In converting the linear power of the piston (2) into rotational force and in other strokes to transmit rotational kinetic force to the piston (2) to generate power continuously, it forms the lower part of the crank arm (4) of the crankshaft (3). Opening grooves 5b open to both sides are formed in the inertia portion 5 to form a T-shaped tee T end 5a having its center portion turned upside down, while the tee end 5a is formed. A crank arm is provided with a moving inertia weight 6 composed of a moving weight 6a fixed to a spring 6c while one side is hinged by a hinge pin 6b to both opening grooves 5b to be formed.

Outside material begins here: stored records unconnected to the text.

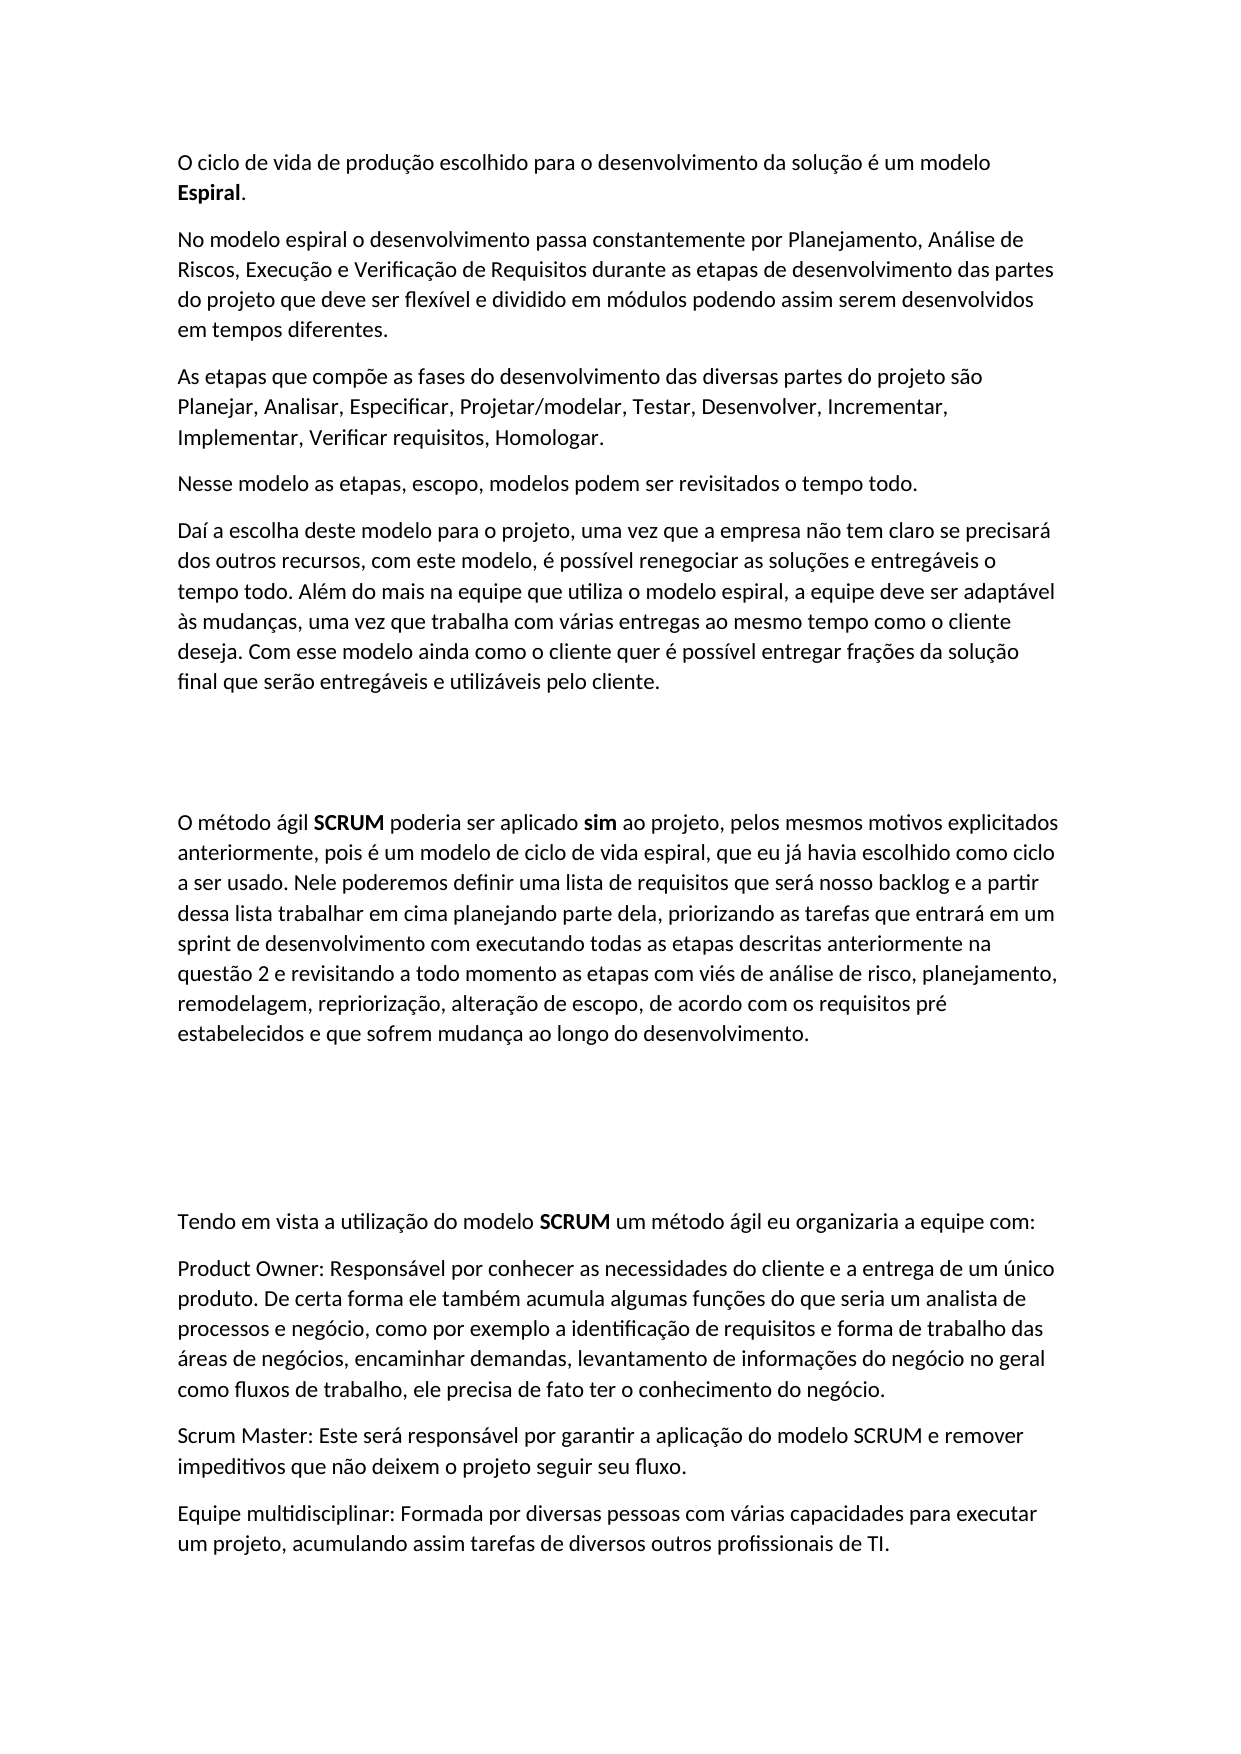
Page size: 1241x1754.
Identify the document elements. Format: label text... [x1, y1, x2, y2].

text Nesse modelo as etapas, escopo, modelos podem ser revisitados o tempo todo. [177, 469, 1063, 497]
text As etapas que compõe as fases do desenvolvimento das diversas partes do projeto são Planejar, Analisar, Especificar, Projetar/modelar, Testar, Desenvolver, Incrementar, Implementar, Verificar requisitos, Homologar. [177, 362, 1063, 451]
text Tendo em vista a utilização do modelo SCRUM um método ágil eu organizaria a equipe com: [177, 1207, 1063, 1235]
text Scrum Master: Este será responsável por garantir a aplicação do modelo SCRUM e remover impeditivos que não deixem o projeto seguir seu fluxo. [177, 1422, 1063, 1480]
text O ciclo de vida de produção escolhido para o desenvolvimento da solução é um modelo Espiral. [177, 148, 1063, 206]
text No modelo espiral o desenvolvimento passa constantemente por Planejamento, Análise de Riscos, Execução e Verificação de Requisitos durante as etapas de desenvolvimento das partes do projeto que deve ser flexível e dividido em módulos podendo assim serem desenvolvidos em tempos diferentes. [177, 225, 1063, 343]
text Equipe multidisciplinar: Formada por diversas pessoas com várias capacidades para executar um projeto, acumulando assim tarefas de diversos outros profissionais de TI. [177, 1499, 1063, 1557]
text Daí a escolha deste modelo para o projeto, uma vez que a empresa não tem claro se precisará dos outros recursos, com este modelo, é possível renegociar as soluções e entregáveis o tempo todo. Além do mais na equipe que utiliza o modelo espiral, a equipe deve ser adaptável às mudanças, uma vez que trabalha com várias entregas ao mesmo tempo como o cliente deseja. Com esse modelo ainda como o cliente quer é possível entregar frações da solução final que serão entregáveis e utilizáveis pelo cliente. [177, 516, 1063, 695]
text Product Owner: Responsável por conhecer as necessidades do cliente e a entrega de um único produto. De certa forma ele também acumula algumas funções do que seria um analista de processos e negócio, como por exemplo a identificação de requisitos e forma de trabalho das áreas de negócios, encaminhar demandas, levantamento de informações do negócio no geral como fluxos de trabalho, ele precisa de fato ter o conhecimento do negócio. [177, 1254, 1063, 1403]
text O método ágil SCRUM poderia ser aplicado sim ao projeto, pelos mesmos motivos explicitados anteriormente, pois é um modelo de ciclo de vida espiral, que eu já havia escolhido como ciclo a ser usado. Nele poderemos definir uma lista de requisitos que será nosso backlog e a partir dessa lista trabalhar em cima planejando parte dela, priorizando as tarefas que entrará em um sprint de desenvolvimento com executando todas as etapas descritas anteriormente na questão 2 e revisitando a todo momento as etapas com viés de análise de risco, planejamento, remodelagem, repriorização, alteração de escopo, de acordo com os requisitos pré estabelecidos e que sofrem mudança ao longo do desenvolvimento. [177, 808, 1063, 1047]
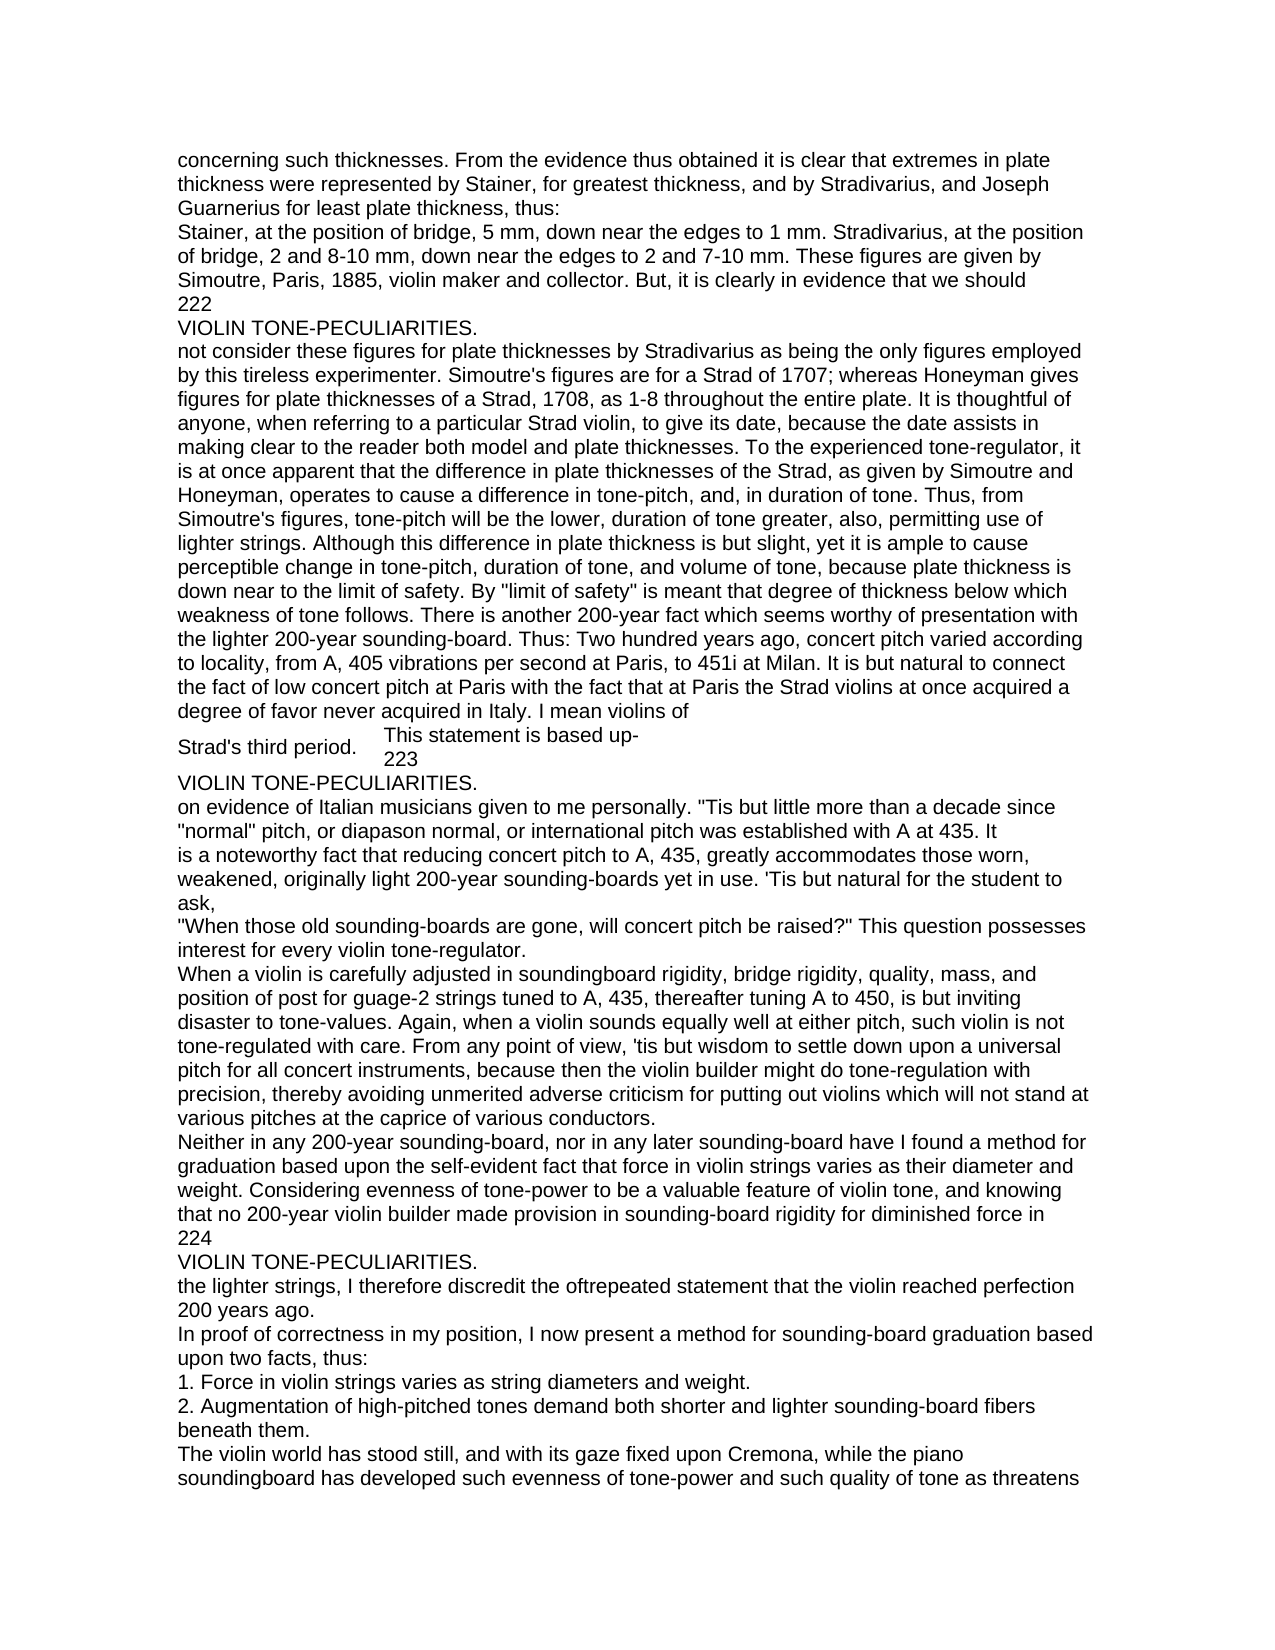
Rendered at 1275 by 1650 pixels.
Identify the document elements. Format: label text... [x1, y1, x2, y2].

The crankshaft of the automobile in which the inertia portion (4) is improved from the rotational center to adjust the magnitude of the inertia force by varying the position from the rotational center according to the rotational speed such that the value of the rotational balance ratio always approaches 1. 2. An opening groove 5 'is formed in which the lower portion of the inertia portion 5 forming the lower portion of the crankshaft 3 is opened, and one side thereof is hinged by a hinge 6b'. The crankshaft of the car with improved rotational balance, characterized in that the other side is provided with a moving inertia 6 'consisting of a moving weight (6a') fixed to the spring (6c ').